God’s Plan For Claire Is Realized:
The school bell rings a cacophonous release.
“See you tomorrow!” Sally cacophons Claire.
A predatory 1951 DeSoto, chrome grilled, fully equipped with two smiling brothers, flashes pristinely in the sun one second, spattered in blood the next.
White-bloused Claire caroms off the just cracked windshield, flying silently… so far up… she seems to reach the scattered clouds. Her arms reach out to an indifferent Heaven. A black patent leather shoe turns end over end, disjoined of a white-socked foot. A second remains attached. Long red hair billows as if suspended in water. White, never-to-be-exposed! panties exposed between parted never-to-be-parted! knees under a wafting navy skirt (poor embarrassed Claire!). Of course, silly, distracted Claire leaves her bookbag behind, snatched up in chromium shark’s teeth.
The rainbow horde is deafening as Claire is taken, rent immediately eternal.
Immediately Before God’s Plan For Claire Is Realized:
Sally and Claire, safe behind a wall of parked cars.
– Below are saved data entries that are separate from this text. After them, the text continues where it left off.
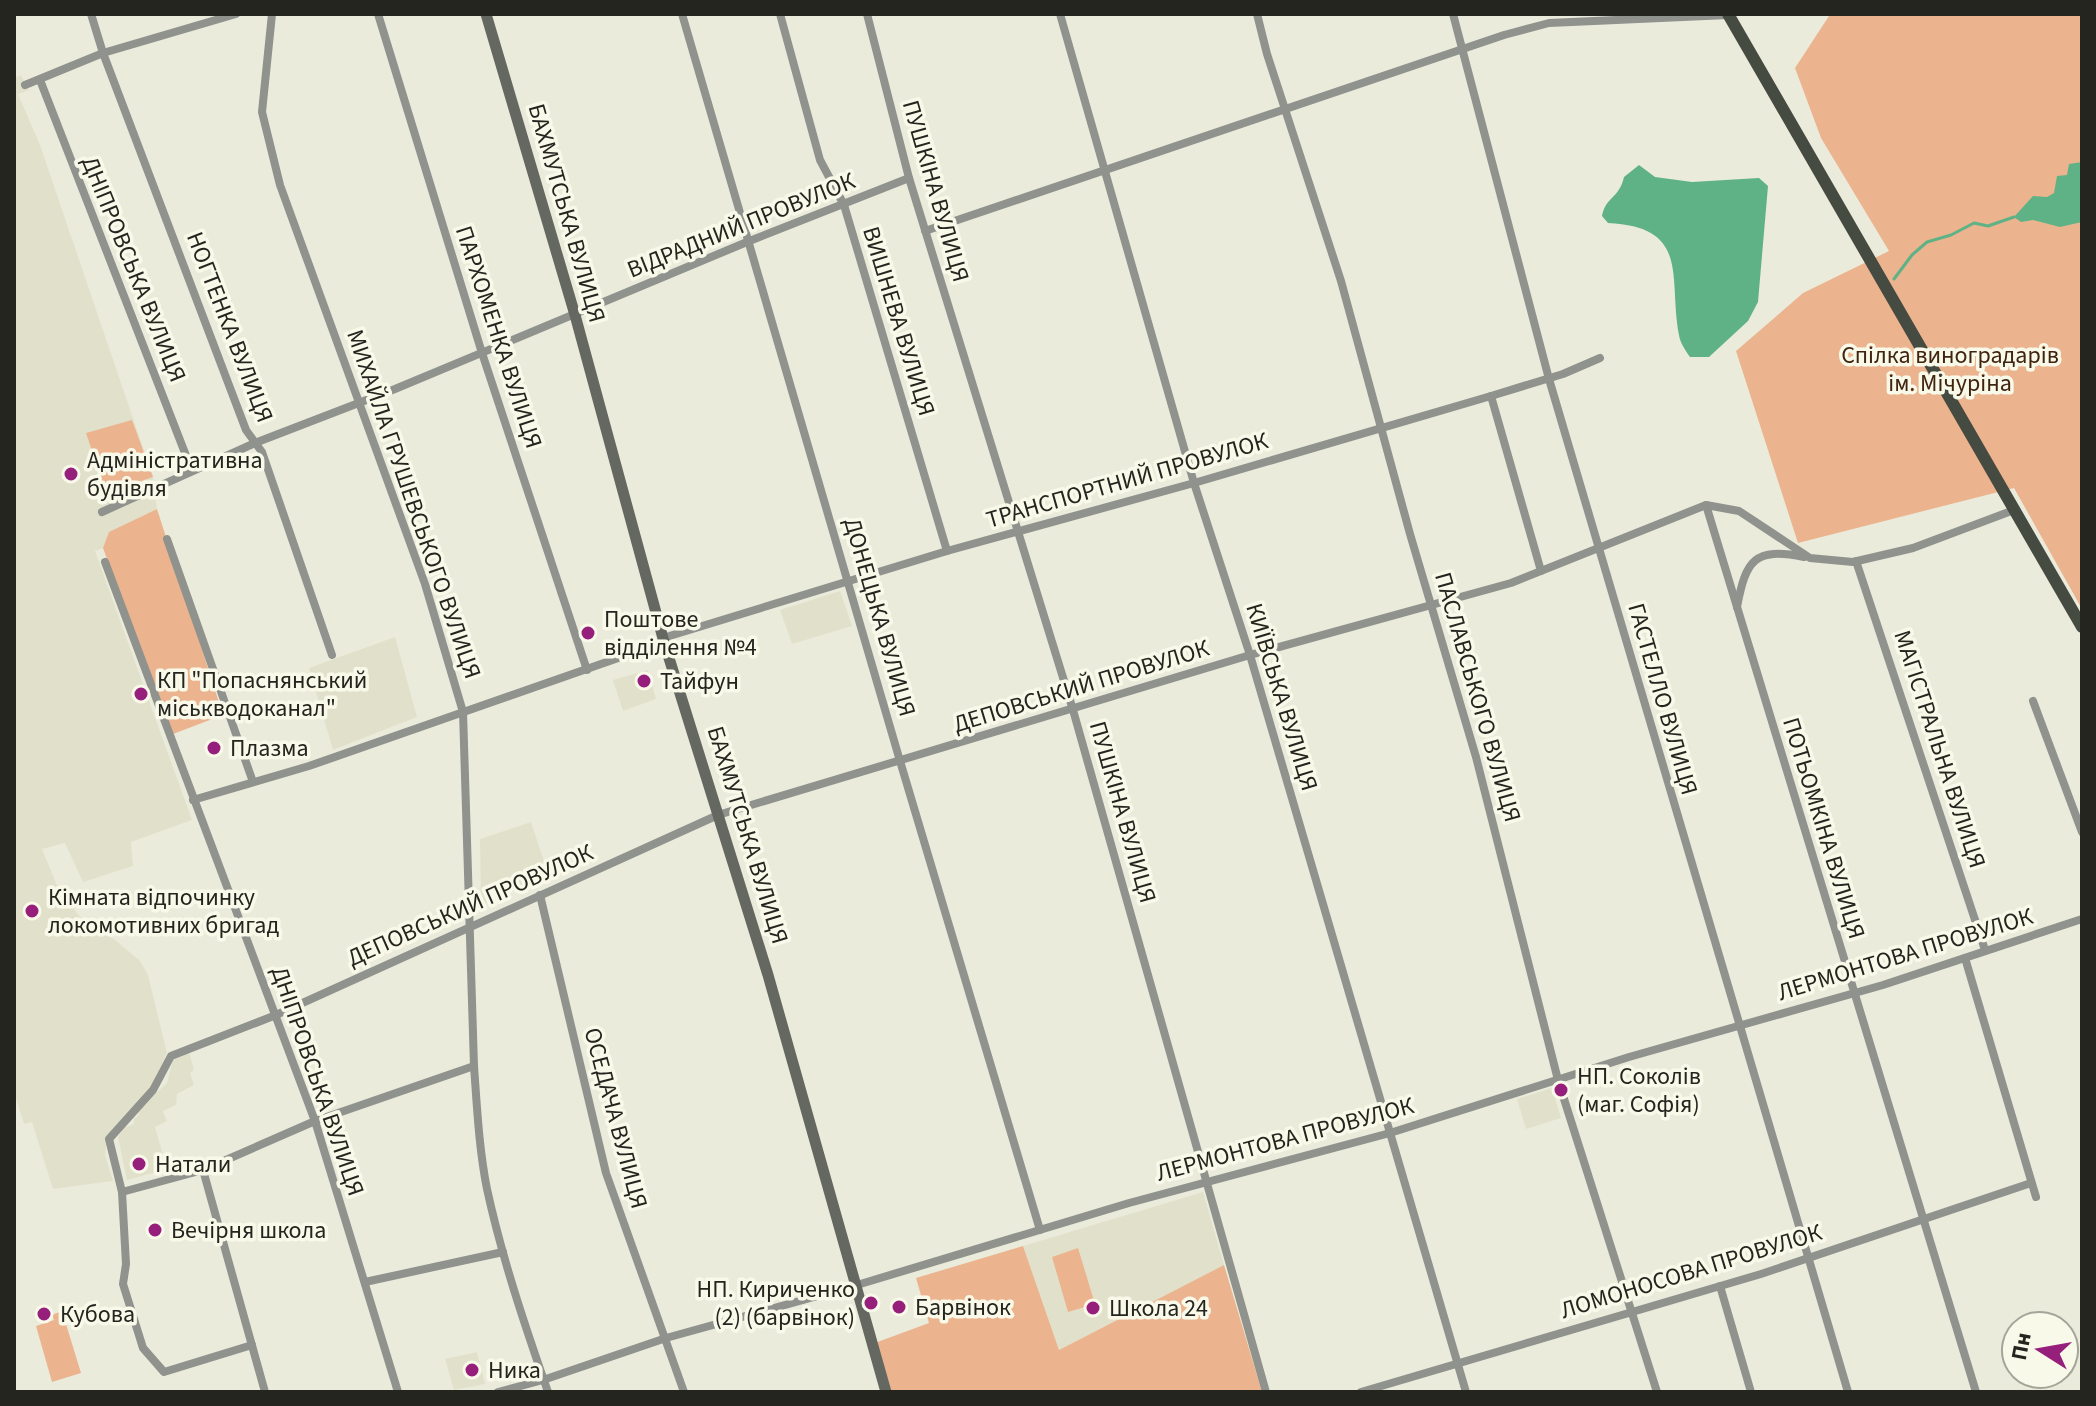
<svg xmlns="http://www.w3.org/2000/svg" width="2096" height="1406" font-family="'Source Sans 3',sans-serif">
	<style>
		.built { fill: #e1e1cb }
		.green { fill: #ebb48f }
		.water { fill: #5fb285 }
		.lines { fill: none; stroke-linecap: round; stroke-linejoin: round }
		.stream { stroke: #5fb285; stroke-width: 3 }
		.street { stroke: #8f928d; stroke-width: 8 }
		.secondary { stroke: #646860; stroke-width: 11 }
		.primary { stroke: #464b42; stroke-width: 12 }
		.poi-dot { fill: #961f7c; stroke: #f9f9ea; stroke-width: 3 }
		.labels { text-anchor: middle; stroke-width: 7; stroke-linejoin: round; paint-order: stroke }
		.street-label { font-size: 24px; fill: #25251f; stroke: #f9f9ea }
		.park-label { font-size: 24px; fill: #40240f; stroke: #f9f9ea }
		.poi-label { font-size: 24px; fill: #25251f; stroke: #f9f9ea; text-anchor: start }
	</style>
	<rect width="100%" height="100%" fill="#ebebdc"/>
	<g class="built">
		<polygon points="21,75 29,90 18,94 40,145 153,477 157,509 110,532 103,548 95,551 192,820 131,842 133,866 83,882 65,843 42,849 58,888 87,926 114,939 140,961 148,975 167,1053 150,1088 108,1135 105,1155 113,1181 53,1189 32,1122 24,1124 14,1092 14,78"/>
		<polygon points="840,591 852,626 792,644 780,610"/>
		<polygon points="395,637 417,717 333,750 309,668"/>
		<polygon points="648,670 656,699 623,711 613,680"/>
		<polygon points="531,822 549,876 481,905 480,839"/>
		<polygon points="189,1052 194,1070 190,1073 194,1085 177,1094 176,1105 163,1111 167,1121 155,1127 167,1169 127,1180 118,1137 124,1128 134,1124 134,1119 139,1115 138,1110 167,1083 174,1057"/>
		<polygon points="1552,1088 1561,1118 1526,1129 1517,1099"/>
		<polygon points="1203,1192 1224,1265 1059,1350 1023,1246"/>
		<polygon points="477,1352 485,1384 454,1390 445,1359"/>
	</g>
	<g class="green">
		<polygon points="1847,14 2082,14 2082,609 2014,488 1798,543 1736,351 1803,293 1889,251 1821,138 1795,68 1829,16"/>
		<polygon points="132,420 153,477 106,493 86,433"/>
		<polygon points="157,509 223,715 173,734 103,548 109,532"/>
		<polygon points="1023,1246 1059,1350 1224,1265 1262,1392 887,1392 872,1344 929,1323 916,1278"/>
		<polygon points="1078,1248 1095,1304 1068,1312 1052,1257"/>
		<polygon points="62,1311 81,1373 52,1382 36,1326 54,1320 52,1315"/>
	</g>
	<g class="water">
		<polygon points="2082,162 2082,222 2060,227 2033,220 2021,222 2014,217 2033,196 2047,197 2054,193 2057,176 2067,175 2069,164"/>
		<path d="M1639 165 1655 177 1692 182 1759 178 1768 186 1758 302 1748 321 1709 357H1690C1686 351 1680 343 1679 335 1668 277 1691 227 1608 223L1602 216C1606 196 1619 199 1624 177Z"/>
	</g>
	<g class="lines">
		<polyline class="stream" points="1894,279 1912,255 1927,242 1951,235 1974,223 1988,226 2014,217"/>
		<g class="street">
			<polyline points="91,14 103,53 246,430 262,452 332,655"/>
			<path d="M272 14 262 112 280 185 425 584 463 712 474 1066C477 1107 479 1149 487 1189 502 1258 525 1326 548 1392"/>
			<polyline points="378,14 482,353 587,670"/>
			<polyline points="682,14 900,761 1040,1230"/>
			<polyline points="780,14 820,160 844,205 947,551"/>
			<polyline points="867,14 909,178 1073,710 1266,1392"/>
			<polyline points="1060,14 1194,483 1250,655 1466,1392"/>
			<polyline points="1257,14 1267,54 1341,281 1410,534 1476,757 1558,1080 1657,1392"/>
			<polyline points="1453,14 1549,379 1848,1392"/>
			<polyline points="40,80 192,471"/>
			<polyline points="25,85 103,53 236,14"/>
			<polyline points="925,231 1504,35 1549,23 1728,15"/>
			<polyline points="1491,396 1541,571"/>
			<polyline points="1706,505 1976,1392"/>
			<polyline points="102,512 255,443 395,389 747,242 909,178"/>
			<polyline points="167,539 253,782"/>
			<polyline points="1856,561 1985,950"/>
			<polyline points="105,562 315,1121 398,1392"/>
			<path d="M1737 607C1746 560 1754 547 1804 557"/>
			<polyline points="663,638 947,551 1194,483 1491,396 1563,374 1600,358"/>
			<polyline points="2033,701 2082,832"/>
			<polyline points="193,800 309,766 664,642"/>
			<polyline points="540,895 606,1173 684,1392"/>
			<polyline points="1965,958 2036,1197"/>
			<polyline points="203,1170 265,1392"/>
			<polyline points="122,1192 203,1170 315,1121 474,1066"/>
			<polyline points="365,1282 503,1252"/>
			<polyline points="1720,1286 1751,1392"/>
			<polyline points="252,1345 164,1372 143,1348 123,1284 126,1264 122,1192 109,1139 153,1090 171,1056 276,1015 718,815 1250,655 1511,583 1706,505 1739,511 1810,558 1853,562 1913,548 2014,510"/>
			<polyline points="498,1392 543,1380 666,1338 857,1285 1129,1203 1390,1133 1629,1057 1883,985 2082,919"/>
			<polyline points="1361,1392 1761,1274 2031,1183"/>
		</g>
		<polyline class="secondary" points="486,14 575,315 664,642 768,975 886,1392"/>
		<polyline class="primary" points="1728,14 2082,627"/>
	</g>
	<g class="poi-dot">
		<circle cx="71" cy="474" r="8"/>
		<circle cx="588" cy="633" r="8"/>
		<circle cx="644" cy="681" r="8"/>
		<circle cx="141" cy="694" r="8"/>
		<circle cx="214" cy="748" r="8"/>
		<circle cx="32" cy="911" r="8"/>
		<circle cx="1561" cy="1090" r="8"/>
		<circle cx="139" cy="1164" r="8"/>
		<circle cx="155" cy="1230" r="8"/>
		<circle cx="871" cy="1303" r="8"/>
		<circle cx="899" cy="1307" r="8"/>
		<circle cx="1093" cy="1308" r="8"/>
		<circle cx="44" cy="1314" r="8"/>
		<circle cx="472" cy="1370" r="8"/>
	</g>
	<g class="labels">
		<g class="street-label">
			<text transform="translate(936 191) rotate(74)" y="8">ПУШКІНА ВУЛИЦЯ</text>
			<text transform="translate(567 213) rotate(74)" y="8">БАХМУТСЬКА ВУЛИЦЯ</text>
			<text transform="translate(741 225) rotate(-22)" y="8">ВІДРАДНИЙ ПРОВУЛОК</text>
			<text transform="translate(134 269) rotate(68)" y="8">ДНІПРОВСЬКА ВУЛИЦЯ</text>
			<text transform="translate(899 321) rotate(73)" y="8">ВИШНЕВА ВУЛИЦЯ</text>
			<text transform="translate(230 327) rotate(69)" y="8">НОГТЕНКА ВУЛИЦЯ</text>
			<text transform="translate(499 337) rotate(72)" y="8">ПАРХОМЕНКА ВУЛИЦЯ</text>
			<text transform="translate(1127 480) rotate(-16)" y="8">ТРАНСПОРТНИЙ ПРОВУЛОК</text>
			<text transform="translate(414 504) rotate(71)" y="8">МИХАЙЛА ГРУШЕВСЬКОГО ВУЛИЦЯ</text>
			<text transform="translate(880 617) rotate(74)" y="8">ДОНЕЦЬКА ВУЛИЦЯ</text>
			<text transform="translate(1081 686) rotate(-17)" y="8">ДЕПОВСЬКИЙ ПРОВУЛОК</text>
			<text transform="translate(1282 697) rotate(73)" y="8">КИЇВСЬКА ВУЛИЦЯ</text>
			<text transform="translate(1478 697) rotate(74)" y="8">ПАСЛАВСЬКОГО ВУЛИЦЯ</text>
			<text transform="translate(1663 699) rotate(74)" y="8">ГАСТЕЛЛО ВУЛИЦЯ</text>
			<text transform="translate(1940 749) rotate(72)" y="8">МАГІСТРАЛЬНА ВУЛИЦЯ</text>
			<text transform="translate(1123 812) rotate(74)" y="8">ПУШКІНА ВУЛИЦЯ</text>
			<text transform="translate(1824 828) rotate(73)" y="8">ПОТЬОМКІНА ВУЛИЦЯ</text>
			<text transform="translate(748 835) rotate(73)" y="8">БАХМУТСЬКА ВУЛИЦЯ</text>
			<text transform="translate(470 905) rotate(-24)" y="8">ДЕПОВСЬКИЙ ПРОВУЛОК</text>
			<text transform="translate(1905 954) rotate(-17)" y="8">ЛЕРМОНТОВА ПРОВУЛОК</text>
			<text transform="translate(318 1081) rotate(71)" y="8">ДНІПРОВСЬКА ВУЛИЦЯ</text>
			<text transform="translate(616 1118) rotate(75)" y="8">ОСЕДАЧА ВУЛИЦЯ</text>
			<text transform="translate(1285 1139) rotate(-15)" y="8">ЛЕРМОНТОВА ПРОВУЛОК</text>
			<text transform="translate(1691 1271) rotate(-17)" y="8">ЛОМОНОСОВА ПРОВУЛОК</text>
		</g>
		<g class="park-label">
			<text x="1950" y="363">Спілка виноградарів<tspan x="1950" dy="28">ім. Мічуріна</tspan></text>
		</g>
		<g class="poi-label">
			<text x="87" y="468">Адміністративна<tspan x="87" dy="28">будівля</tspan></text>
			<text x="604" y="627">Поштове<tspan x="604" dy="28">відділення №4</tspan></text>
			<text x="157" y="688">КП "Попаснянський<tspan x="157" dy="28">міськводоканал"</tspan></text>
			<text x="660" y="689">Тайфун</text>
			<text x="230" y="756">Плазма</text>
			<text x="48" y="905">Кімната відпочинку<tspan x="48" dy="28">локомотивних бригад</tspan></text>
			<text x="1577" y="1084">НП. Соколів<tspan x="1577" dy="28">(маг. Софія)</tspan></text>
			<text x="155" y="1172">Натали</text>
			<text x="171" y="1238">Вечірня школа</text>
			<text x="855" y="1297" text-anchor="end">НП. Кириченко<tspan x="855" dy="28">(2) (барвінок)</tspan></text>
			<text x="915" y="1315">Барвінок</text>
			<text x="1109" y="1316">Школа 24</text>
			<text x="60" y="1322">Кубова</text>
			<text x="488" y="1378">Ника</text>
		</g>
	</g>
	<rect width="2096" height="1406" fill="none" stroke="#25251f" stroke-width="32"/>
	<g transform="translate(2040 1350) rotate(281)"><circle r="38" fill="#f9f9ea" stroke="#a4a499" stroke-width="2"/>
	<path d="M0-6L14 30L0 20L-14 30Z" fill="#961f7c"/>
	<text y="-12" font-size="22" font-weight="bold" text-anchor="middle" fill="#25251f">Пн</text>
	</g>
</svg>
Claire’s relict mother waits, alone, across the street.
Sally smiles.
Claire’s mother smiles.
The approaching brothers smile.
Claire, thinking about her thoughts, words, and deeds, is too distracted to.
Glistening silver teeth flash, portending the collision as the gleaming car speeds for Claire with beer-fueled exuberance, leaving in its accelerating wake a bar sign twinkling incandescent stars. The brothers’ heads turn, laughing in malignant joy.
God’s Plan For Claire Is Realized:
The fated three come together in the only place Saint Wenceslaus Catholic School and Phil’s Starlight Tavern (FIRST CHANCE 7 A.M.) collude, between the parked-car walls at the excruciating instant between life and violent death, sending Claire heavenward, and the dumbfounded driver south to pace twenty years behind the walls of Joliet Prison, thinking inanely, if only I’d had one more beer!
As Claire flies out of sight above the two rotten apples no mother’s eye could hold, in that eternity of moments as they pass beneath her, they oh fuck! hope and pray they’d hit a dog, a bird, or something thrown by a child like themselves, anything please God! but a ten-year-old girl.
Immediately Before And After God’s Plan For Claire Is Realized:
Claire, thinking about her thoughts, words, and deeds, steps into the doubly distracted path.
Claire’s mother screams her name, Sally screams her name, Claire looks at Sally who sees the last thought in Claire’s silly head Oh my God, I told you so, I AM going to hell! rebuking Sally’s just made, frustrated assurance promise guarantee for the thousandth time YOU’RE NOT!
And the last silly thought in Sally’s head to Claire is Come back! Come back! Come back!
Sally’s world stops.
The World Resumes Turning:
Phil’s Starlight Tavern opens at 7 a.m. the day after. And on, and on, according with another chapter of God’s plan.
Claire is buried two days after.
The door slams at Claire’s empty house.
Claire’s silly death plays on in Sally’s head.
Sally’s mother wets herself and resumes passing out.
Sally’s plastic head chatters, screams, and wails until it breaks, in yet another chapter.